■ Assignment
From the entries below, please output exactly the lines starting at the one containing "unit yang komited" and ending at the one containing "pengajaran. FITAC diketuai oleh seorang", both included.
-------- Data under study
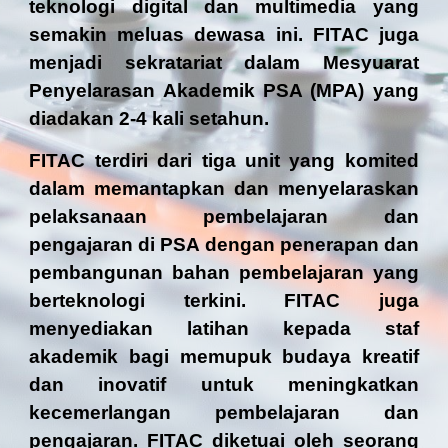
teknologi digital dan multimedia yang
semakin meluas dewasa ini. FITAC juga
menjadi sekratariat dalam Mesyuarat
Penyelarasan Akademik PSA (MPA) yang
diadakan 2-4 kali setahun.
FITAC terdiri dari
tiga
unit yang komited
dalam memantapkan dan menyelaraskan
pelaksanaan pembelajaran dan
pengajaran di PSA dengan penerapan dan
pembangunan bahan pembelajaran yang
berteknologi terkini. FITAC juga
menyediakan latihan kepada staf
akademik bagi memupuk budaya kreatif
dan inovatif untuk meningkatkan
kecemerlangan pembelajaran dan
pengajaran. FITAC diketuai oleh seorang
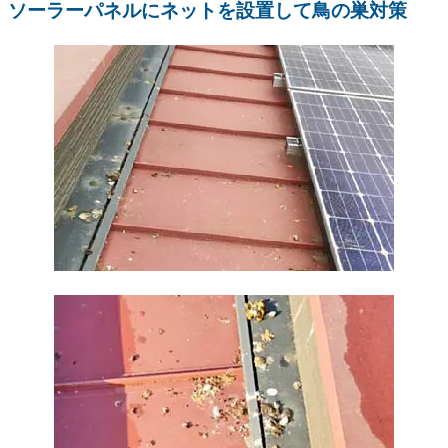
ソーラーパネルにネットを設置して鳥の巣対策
----------------
-------- Data under study
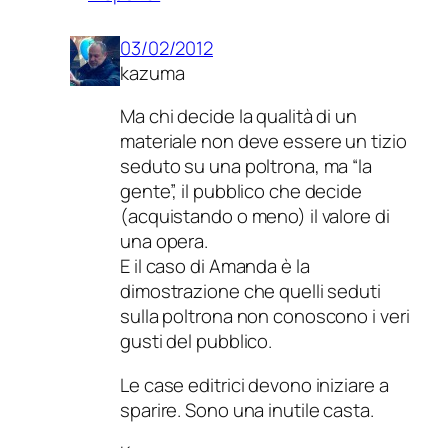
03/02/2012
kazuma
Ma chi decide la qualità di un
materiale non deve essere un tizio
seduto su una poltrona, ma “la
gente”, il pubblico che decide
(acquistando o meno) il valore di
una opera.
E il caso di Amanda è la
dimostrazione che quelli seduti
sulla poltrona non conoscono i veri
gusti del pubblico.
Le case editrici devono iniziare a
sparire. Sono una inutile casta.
----------------
■ Output of the task
unit yang komited
dalam memantapkan dan menyelaraskan
pelaksanaan pembelajaran dan
pengajaran di PSA dengan penerapan dan
pembangunan bahan pembelajaran yang
berteknologi terkini. FITAC juga
menyediakan latihan kepada staf
akademik bagi memupuk budaya kreatif
dan inovatif untuk meningkatkan
kecemerlangan pembelajaran dan
pengajaran. FITAC diketuai oleh seorang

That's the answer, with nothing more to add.